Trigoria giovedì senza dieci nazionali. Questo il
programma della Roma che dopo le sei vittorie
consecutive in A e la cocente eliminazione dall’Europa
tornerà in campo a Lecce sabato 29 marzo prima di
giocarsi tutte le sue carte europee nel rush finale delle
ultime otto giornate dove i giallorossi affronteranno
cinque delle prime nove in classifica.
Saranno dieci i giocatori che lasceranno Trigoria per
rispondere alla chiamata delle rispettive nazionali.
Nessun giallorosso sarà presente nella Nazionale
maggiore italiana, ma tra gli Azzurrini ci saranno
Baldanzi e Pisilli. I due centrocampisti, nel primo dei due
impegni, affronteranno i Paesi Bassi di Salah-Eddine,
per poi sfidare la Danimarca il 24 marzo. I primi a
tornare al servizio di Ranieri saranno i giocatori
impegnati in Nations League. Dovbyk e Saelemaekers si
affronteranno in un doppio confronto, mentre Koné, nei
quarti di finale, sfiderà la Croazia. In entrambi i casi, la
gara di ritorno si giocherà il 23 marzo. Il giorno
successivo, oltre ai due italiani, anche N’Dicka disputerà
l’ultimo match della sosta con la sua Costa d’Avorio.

* * * * *

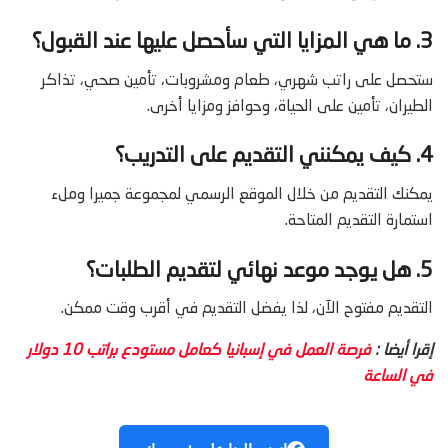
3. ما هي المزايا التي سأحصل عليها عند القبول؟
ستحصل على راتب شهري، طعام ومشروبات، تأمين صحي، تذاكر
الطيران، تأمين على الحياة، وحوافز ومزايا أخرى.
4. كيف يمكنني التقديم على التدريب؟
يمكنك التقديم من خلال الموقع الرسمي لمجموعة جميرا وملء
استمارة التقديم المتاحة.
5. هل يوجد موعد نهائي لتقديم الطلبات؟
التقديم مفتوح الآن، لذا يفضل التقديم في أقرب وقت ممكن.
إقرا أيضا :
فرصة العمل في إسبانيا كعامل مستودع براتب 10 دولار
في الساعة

* * * * *

> [REQUIREMENT]:
Going line by line through the entries above, count each line that has the word "affronteranno", then state the count alone.

> [WRITTEN RESPONSE]:
3